**ASSIGNMENT:** Nothing but the data itself, reproduced exactly, is the expected answer.

(INPUT DATA)

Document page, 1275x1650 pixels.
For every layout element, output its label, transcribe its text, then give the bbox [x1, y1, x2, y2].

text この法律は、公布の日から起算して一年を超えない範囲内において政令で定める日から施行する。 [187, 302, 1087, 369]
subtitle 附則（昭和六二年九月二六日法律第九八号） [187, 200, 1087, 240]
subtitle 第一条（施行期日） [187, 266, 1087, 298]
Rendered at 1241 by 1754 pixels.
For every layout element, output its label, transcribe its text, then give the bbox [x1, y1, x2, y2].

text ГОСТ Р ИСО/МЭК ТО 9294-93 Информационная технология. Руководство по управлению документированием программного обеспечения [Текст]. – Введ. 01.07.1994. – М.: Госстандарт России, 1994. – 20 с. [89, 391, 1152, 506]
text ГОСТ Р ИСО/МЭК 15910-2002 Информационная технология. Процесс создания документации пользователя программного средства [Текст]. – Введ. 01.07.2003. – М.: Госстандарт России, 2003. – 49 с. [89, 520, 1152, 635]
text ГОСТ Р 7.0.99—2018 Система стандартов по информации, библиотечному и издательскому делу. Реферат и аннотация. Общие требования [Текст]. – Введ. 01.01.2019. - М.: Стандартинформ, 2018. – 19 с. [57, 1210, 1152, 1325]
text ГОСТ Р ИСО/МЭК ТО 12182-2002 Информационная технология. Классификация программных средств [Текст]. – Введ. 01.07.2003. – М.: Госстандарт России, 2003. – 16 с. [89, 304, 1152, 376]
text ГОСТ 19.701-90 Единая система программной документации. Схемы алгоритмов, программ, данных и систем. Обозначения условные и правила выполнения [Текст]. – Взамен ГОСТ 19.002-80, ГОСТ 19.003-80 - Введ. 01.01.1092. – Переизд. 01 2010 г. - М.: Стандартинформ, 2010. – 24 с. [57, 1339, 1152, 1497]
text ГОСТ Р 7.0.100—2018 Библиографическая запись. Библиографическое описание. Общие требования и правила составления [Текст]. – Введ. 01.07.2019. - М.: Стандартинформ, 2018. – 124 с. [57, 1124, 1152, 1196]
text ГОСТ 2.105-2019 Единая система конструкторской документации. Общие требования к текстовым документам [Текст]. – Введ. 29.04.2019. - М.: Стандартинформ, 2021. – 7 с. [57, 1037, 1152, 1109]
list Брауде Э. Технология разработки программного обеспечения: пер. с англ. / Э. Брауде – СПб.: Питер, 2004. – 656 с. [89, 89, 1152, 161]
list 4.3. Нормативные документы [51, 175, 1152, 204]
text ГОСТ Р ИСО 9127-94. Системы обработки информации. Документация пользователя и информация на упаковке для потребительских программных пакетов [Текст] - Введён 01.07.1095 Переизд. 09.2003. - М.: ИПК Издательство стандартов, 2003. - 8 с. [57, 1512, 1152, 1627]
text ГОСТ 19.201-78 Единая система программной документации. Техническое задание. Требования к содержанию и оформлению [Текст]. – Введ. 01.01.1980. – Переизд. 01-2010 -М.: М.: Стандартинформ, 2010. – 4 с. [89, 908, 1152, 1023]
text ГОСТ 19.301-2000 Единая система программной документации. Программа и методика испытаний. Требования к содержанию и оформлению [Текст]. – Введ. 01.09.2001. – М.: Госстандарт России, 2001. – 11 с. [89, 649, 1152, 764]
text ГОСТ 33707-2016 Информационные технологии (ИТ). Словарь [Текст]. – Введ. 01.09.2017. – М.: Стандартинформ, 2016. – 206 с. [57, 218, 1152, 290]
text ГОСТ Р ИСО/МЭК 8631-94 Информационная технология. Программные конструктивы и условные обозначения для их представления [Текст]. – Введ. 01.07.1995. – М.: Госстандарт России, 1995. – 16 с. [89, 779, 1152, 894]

(End INPUT DATA)

**EXPECTED ANSWER:**
Document page, 1275x1650 pixels.
For every layout element, output its label, transcribe its text, then give the bbox [x1, y1, x2, y2].

text この法律は、公布の日から起算して一年を超えない範囲内において政令で定める日から施行する。 [187, 302, 1087, 369]
subtitle 附則（昭和六二年九月二六日法律第九八号） [187, 200, 1087, 240]
subtitle 第一条（施行期日） [187, 266, 1087, 298]
Rendered at 1241 by 1754 pixels.
For every layout element, output its label, transcribe its text, then give the bbox [x1, y1, x2, y2].

text ГОСТ Р ИСО/МЭК ТО 9294-93 Информационная технология. Руководство по управлению документированием программного обеспечения [Текст]. – Введ. 01.07.1994. – М.: Госстандарт России, 1994. – 20 с. [89, 391, 1152, 506]
text ГОСТ Р ИСО/МЭК 15910-2002 Информационная технология. Процесс создания документации пользователя программного средства [Текст]. – Введ. 01.07.2003. – М.: Госстандарт России, 2003. – 49 с. [89, 520, 1152, 635]
text ГОСТ Р 7.0.99—2018 Система стандартов по информации, библиотечному и издательскому делу. Реферат и аннотация. Общие требования [Текст]. – Введ. 01.01.2019. - М.: Стандартинформ, 2018. – 19 с. [57, 1210, 1152, 1325]
text ГОСТ Р ИСО/МЭК ТО 12182-2002 Информационная технология. Классификация программных средств [Текст]. – Введ. 01.07.2003. – М.: Госстандарт России, 2003. – 16 с. [89, 304, 1152, 376]
text ГОСТ 19.701-90 Единая система программной документации. Схемы алгоритмов, программ, данных и систем. Обозначения условные и правила выполнения [Текст]. – Взамен ГОСТ 19.002-80, ГОСТ 19.003-80 - Введ. 01.01.1092. – Переизд. 01 2010 г. - М.: Стандартинформ, 2010. – 24 с. [57, 1339, 1152, 1497]
text ГОСТ Р 7.0.100—2018 Библиографическая запись. Библиографическое описание. Общие требования и правила составления [Текст]. – Введ. 01.07.2019. - М.: Стандартинформ, 2018. – 124 с. [57, 1124, 1152, 1196]
text ГОСТ 2.105-2019 Единая система конструкторской документации. Общие требования к текстовым документам [Текст]. – Введ. 29.04.2019. - М.: Стандартинформ, 2021. – 7 с. [57, 1037, 1152, 1109]
list Брауде Э. Технология разработки программного обеспечения: пер. с англ. / Э. Брауде – СПб.: Питер, 2004. – 656 с. [89, 89, 1152, 161]
list 4.3. Нормативные документы [51, 175, 1152, 204]
text ГОСТ Р ИСО 9127-94. Системы обработки информации. Документация пользователя и информация на упаковке для потребительских программных пакетов [Текст] - Введён 01.07.1095 Переизд. 09.2003. - М.: ИПК Издательство стандартов, 2003. - 8 с. [57, 1512, 1152, 1627]
text ГОСТ 19.201-78 Единая система программной документации. Техническое задание. Требования к содержанию и оформлению [Текст]. – Введ. 01.01.1980. – Переизд. 01-2010 -М.: М.: Стандартинформ, 2010. – 4 с. [89, 908, 1152, 1023]
text ГОСТ 19.301-2000 Единая система программной документации. Программа и методика испытаний. Требования к содержанию и оформлению [Текст]. – Введ. 01.09.2001. – М.: Госстандарт России, 2001. – 11 с. [89, 649, 1152, 764]
text ГОСТ 33707-2016 Информационные технологии (ИТ). Словарь [Текст]. – Введ. 01.09.2017. – М.: Стандартинформ, 2016. – 206 с. [57, 218, 1152, 290]
text ГОСТ Р ИСО/МЭК 8631-94 Информационная технология. Программные конструктивы и условные обозначения для их представления [Текст]. – Введ. 01.07.1995. – М.: Госстандарт России, 1995. – 16 с. [89, 779, 1152, 894]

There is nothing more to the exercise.